Assignment:
Scan the entries below and extract each line with the word "Games" in it.

Source data:
******************************
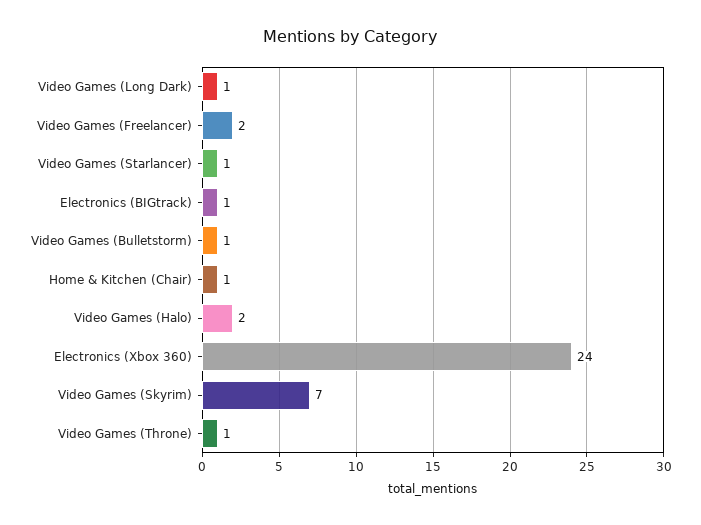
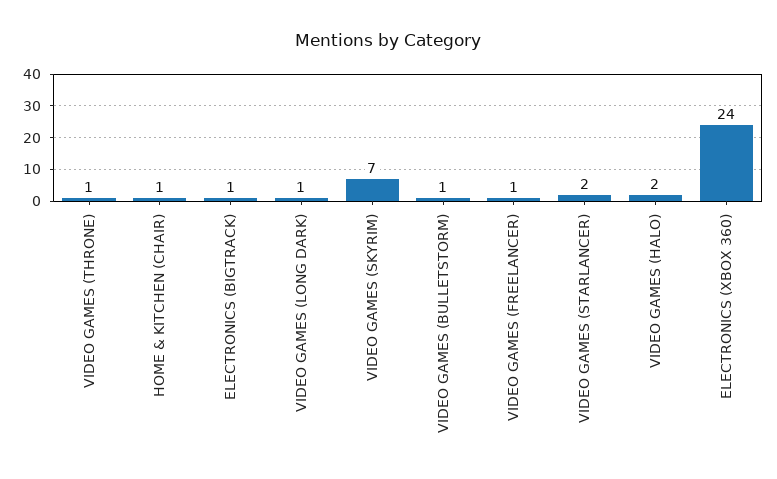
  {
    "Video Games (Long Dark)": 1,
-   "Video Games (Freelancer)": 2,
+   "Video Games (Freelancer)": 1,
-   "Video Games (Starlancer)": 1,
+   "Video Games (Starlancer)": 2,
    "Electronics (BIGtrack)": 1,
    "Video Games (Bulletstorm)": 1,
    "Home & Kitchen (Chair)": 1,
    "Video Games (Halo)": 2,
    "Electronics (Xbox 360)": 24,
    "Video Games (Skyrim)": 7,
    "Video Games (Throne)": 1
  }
******************************
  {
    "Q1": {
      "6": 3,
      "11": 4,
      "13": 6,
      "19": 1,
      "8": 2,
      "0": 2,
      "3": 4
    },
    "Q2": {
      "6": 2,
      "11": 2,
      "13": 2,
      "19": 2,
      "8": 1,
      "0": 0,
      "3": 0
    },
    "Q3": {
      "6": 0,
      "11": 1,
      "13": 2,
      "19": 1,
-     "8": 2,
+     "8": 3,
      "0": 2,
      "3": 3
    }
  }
******************************
Answer for this exercise:
    "Video Games (Long Dark)": 1,
-   "Video Games (Freelancer)": 2,
+   "Video Games (Freelancer)": 1,
-   "Video Games (Starlancer)": 1,
+   "Video Games (Starlancer)": 2,
    "Video Games (Bulletstorm)": 1,
    "Video Games (Halo)": 2,
    "Video Games (Skyrim)": 7,
    "Video Games (Throne)": 1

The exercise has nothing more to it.